Work to complete
Rewrite every entry below, changing "pomodori" to "pomodoros" wherever it occurs and keeping everything else the same.

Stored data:
= = = =
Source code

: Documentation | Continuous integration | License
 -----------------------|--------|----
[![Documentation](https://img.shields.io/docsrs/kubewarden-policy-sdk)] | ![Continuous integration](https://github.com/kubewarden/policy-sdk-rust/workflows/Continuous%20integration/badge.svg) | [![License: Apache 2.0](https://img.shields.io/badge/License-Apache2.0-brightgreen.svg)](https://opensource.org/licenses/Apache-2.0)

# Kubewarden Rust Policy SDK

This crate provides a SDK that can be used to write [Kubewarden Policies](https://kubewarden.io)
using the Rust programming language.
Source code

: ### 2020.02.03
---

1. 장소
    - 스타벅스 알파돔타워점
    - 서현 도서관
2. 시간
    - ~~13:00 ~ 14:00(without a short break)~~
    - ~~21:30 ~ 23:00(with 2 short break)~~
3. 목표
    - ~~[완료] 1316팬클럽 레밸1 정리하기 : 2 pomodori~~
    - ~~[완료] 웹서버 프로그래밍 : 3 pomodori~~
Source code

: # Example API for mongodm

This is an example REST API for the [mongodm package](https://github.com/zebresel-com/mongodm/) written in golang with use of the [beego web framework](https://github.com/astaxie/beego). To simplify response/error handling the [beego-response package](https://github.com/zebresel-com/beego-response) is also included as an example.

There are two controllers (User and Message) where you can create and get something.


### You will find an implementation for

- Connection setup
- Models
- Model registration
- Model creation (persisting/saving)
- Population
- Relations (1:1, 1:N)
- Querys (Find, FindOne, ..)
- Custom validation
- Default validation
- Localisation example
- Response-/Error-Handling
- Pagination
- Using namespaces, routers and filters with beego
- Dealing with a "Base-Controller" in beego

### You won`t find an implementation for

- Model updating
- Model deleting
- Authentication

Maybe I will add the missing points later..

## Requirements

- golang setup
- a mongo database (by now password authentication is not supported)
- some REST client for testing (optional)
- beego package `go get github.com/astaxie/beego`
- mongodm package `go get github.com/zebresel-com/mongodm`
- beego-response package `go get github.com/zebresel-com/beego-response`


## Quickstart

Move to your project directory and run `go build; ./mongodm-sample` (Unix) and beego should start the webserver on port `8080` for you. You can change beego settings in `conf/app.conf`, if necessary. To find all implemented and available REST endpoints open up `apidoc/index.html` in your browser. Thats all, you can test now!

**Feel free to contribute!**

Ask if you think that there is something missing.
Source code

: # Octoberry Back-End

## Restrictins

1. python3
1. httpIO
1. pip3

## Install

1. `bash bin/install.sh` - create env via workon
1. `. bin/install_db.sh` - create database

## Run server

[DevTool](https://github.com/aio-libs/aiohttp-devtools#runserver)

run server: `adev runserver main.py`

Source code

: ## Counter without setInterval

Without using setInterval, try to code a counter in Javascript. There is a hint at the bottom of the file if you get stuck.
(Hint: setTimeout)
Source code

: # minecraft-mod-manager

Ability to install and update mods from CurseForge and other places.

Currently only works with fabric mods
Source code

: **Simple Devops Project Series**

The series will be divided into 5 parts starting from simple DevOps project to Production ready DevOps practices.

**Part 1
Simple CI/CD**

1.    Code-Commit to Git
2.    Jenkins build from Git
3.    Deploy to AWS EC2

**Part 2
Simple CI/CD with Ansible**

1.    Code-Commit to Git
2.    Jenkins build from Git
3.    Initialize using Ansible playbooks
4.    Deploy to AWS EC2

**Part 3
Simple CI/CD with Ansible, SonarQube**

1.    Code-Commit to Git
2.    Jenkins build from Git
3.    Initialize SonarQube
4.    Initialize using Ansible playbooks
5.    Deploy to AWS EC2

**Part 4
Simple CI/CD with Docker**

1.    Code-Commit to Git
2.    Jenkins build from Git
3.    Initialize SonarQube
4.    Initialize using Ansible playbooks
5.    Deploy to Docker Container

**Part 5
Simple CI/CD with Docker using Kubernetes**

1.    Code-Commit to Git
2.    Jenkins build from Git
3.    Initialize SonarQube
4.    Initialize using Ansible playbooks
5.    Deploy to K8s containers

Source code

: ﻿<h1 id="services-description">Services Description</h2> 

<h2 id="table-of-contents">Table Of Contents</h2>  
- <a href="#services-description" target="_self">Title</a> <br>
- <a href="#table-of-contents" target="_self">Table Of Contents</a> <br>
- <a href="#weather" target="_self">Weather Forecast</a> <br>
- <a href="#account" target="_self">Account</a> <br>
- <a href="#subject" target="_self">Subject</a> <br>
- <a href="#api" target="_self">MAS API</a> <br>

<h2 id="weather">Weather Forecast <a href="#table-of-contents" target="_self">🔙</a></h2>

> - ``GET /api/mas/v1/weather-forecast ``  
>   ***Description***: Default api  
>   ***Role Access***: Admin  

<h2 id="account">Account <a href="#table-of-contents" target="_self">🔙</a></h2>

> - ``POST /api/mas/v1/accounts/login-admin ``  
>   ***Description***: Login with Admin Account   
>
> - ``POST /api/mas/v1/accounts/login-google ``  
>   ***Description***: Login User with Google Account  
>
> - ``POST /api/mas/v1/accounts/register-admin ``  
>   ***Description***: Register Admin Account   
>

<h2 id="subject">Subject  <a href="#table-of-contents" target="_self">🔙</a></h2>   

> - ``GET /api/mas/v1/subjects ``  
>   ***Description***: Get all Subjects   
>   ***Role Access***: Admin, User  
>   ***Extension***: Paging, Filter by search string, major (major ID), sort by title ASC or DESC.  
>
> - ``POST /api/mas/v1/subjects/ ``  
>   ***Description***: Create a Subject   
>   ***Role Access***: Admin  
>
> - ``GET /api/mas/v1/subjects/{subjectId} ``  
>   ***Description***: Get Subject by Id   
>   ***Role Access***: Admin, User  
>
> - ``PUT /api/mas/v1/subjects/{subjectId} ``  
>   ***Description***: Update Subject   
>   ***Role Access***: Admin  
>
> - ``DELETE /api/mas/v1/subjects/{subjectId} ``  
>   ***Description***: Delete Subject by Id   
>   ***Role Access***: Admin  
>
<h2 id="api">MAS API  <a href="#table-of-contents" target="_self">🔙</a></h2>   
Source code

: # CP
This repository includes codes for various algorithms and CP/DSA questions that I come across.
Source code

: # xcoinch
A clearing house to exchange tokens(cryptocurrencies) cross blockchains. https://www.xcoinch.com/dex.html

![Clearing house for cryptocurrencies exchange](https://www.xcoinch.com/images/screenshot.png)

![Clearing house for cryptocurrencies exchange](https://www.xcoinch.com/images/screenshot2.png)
= = = =
Your solution
Source code

: Documentation | Continuous integration | License
 -----------------------|--------|----
[![Documentation](https://img.shields.io/docsrs/kubewarden-policy-sdk)] | ![Continuous integration](https://github.com/kubewarden/policy-sdk-rust/workflows/Continuous%20integration/badge.svg) | [![License: Apache 2.0](https://img.shields.io/badge/License-Apache2.0-brightgreen.svg)](https://opensource.org/licenses/Apache-2.0)

# Kubewarden Rust Policy SDK

This crate provides a SDK that can be used to write [Kubewarden Policies](https://kubewarden.io)
using the Rust programming language.
Source code

: ### 2020.02.03
---

1. 장소
    - 스타벅스 알파돔타워점
    - 서현 도서관
2. 시간
    - ~~13:00 ~ 14:00(without a short break)~~
    - ~~21:30 ~ 23:00(with 2 short break)~~
3. 목표
    - ~~[완료] 1316팬클럽 레밸1 정리하기 : 2 pomodoros~~
    - ~~[완료] 웹서버 프로그래밍 : 3 pomodoros~~
Source code

: # Example API for mongodm

This is an example REST API for the [mongodm package](https://github.com/zebresel-com/mongodm/) written in golang with use of the [beego web framework](https://github.com/astaxie/beego). To simplify response/error handling the [beego-response package](https://github.com/zebresel-com/beego-response) is also included as an example.

There are two controllers (User and Message) where you can create and get something.


### You will find an implementation for

- Connection setup
- Models
- Model registration
- Model creation (persisting/saving)
- Population
- Relations (1:1, 1:N)
- Querys (Find, FindOne, ..)
- Custom validation
- Default validation
- Localisation example
- Response-/Error-Handling
- Pagination
- Using namespaces, routers and filters with beego
- Dealing with a "Base-Controller" in beego

### You won`t find an implementation for

- Model updating
- Model deleting
- Authentication

Maybe I will add the missing points later..

## Requirements

- golang setup
- a mongo database (by now password authentication is not supported)
- some REST client for testing (optional)
- beego package `go get github.com/astaxie/beego`
- mongodm package `go get github.com/zebresel-com/mongodm`
- beego-response package `go get github.com/zebresel-com/beego-response`


## Quickstart

Move to your project directory and run `go build; ./mongodm-sample` (Unix) and beego should start the webserver on port `8080` for you. You can change beego settings in `conf/app.conf`, if necessary. To find all implemented and available REST endpoints open up `apidoc/index.html` in your browser. Thats all, you can test now!

**Feel free to contribute!**

Ask if you think that there is something missing.
Source code

: # Octoberry Back-End

## Restrictins

1. python3
1. httpIO
1. pip3

## Install

1. `bash bin/install.sh` - create env via workon
1. `. bin/install_db.sh` - create database

## Run server

[DevTool](https://github.com/aio-libs/aiohttp-devtools#runserver)

run server: `adev runserver main.py`

Source code

: ## Counter without setInterval

Without using setInterval, try to code a counter in Javascript. There is a hint at the bottom of the file if you get stuck.
(Hint: setTimeout)
Source code

: # minecraft-mod-manager

Ability to install and update mods from CurseForge and other places.

Currently only works with fabric mods
Source code

: **Simple Devops Project Series**

The series will be divided into 5 parts starting from simple DevOps project to Production ready DevOps practices.

**Part 1
Simple CI/CD**

1.    Code-Commit to Git
2.    Jenkins build from Git
3.    Deploy to AWS EC2

**Part 2
Simple CI/CD with Ansible**

1.    Code-Commit to Git
2.    Jenkins build from Git
3.    Initialize using Ansible playbooks
4.    Deploy to AWS EC2

**Part 3
Simple CI/CD with Ansible, SonarQube**

1.    Code-Commit to Git
2.    Jenkins build from Git
3.    Initialize SonarQube
4.    Initialize using Ansible playbooks
5.    Deploy to AWS EC2

**Part 4
Simple CI/CD with Docker**

1.    Code-Commit to Git
2.    Jenkins build from Git
3.    Initialize SonarQube
4.    Initialize using Ansible playbooks
5.    Deploy to Docker Container

**Part 5
Simple CI/CD with Docker using Kubernetes**

1.    Code-Commit to Git
2.    Jenkins build from Git
3.    Initialize SonarQube
4.    Initialize using Ansible playbooks
5.    Deploy to K8s containers

Source code

: ﻿<h1 id="services-description">Services Description</h2> 

<h2 id="table-of-contents">Table Of Contents</h2>  
- <a href="#services-description" target="_self">Title</a> <br>
- <a href="#table-of-contents" target="_self">Table Of Contents</a> <br>
- <a href="#weather" target="_self">Weather Forecast</a> <br>
- <a href="#account" target="_self">Account</a> <br>
- <a href="#subject" target="_self">Subject</a> <br>
- <a href="#api" target="_self">MAS API</a> <br>

<h2 id="weather">Weather Forecast <a href="#table-of-contents" target="_self">🔙</a></h2>

> - ``GET /api/mas/v1/weather-forecast ``  
>   ***Description***: Default api  
>   ***Role Access***: Admin  

<h2 id="account">Account <a href="#table-of-contents" target="_self">🔙</a></h2>

> - ``POST /api/mas/v1/accounts/login-admin ``  
>   ***Description***: Login with Admin Account   
>
> - ``POST /api/mas/v1/accounts/login-google ``  
>   ***Description***: Login User with Google Account  
>
> - ``POST /api/mas/v1/accounts/register-admin ``  
>   ***Description***: Register Admin Account   
>

<h2 id="subject">Subject  <a href="#table-of-contents" target="_self">🔙</a></h2>   

> - ``GET /api/mas/v1/subjects ``  
>   ***Description***: Get all Subjects   
>   ***Role Access***: Admin, User  
>   ***Extension***: Paging, Filter by search string, major (major ID), sort by title ASC or DESC.  
>
> - ``POST /api/mas/v1/subjects/ ``  
>   ***Description***: Create a Subject   
>   ***Role Access***: Admin  
>
> - ``GET /api/mas/v1/subjects/{subjectId} ``  
>   ***Description***: Get Subject by Id   
>   ***Role Access***: Admin, User  
>
> - ``PUT /api/mas/v1/subjects/{subjectId} ``  
>   ***Description***: Update Subject   
>   ***Role Access***: Admin  
>
> - ``DELETE /api/mas/v1/subjects/{subjectId} ``  
>   ***Description***: Delete Subject by Id   
>   ***Role Access***: Admin  
>
<h2 id="api">MAS API  <a href="#table-of-contents" target="_self">🔙</a></h2>   
Source code

: # CP
This repository includes codes for various algorithms and CP/DSA questions that I come across.
Source code

: # xcoinch
A clearing house to exchange tokens(cryptocurrencies) cross blockchains. https://www.xcoinch.com/dex.html

![Clearing house for cryptocurrencies exchange](https://www.xcoinch.com/images/screenshot.png)

![Clearing house for cryptocurrencies exchange](https://www.xcoinch.com/images/screenshot2.png)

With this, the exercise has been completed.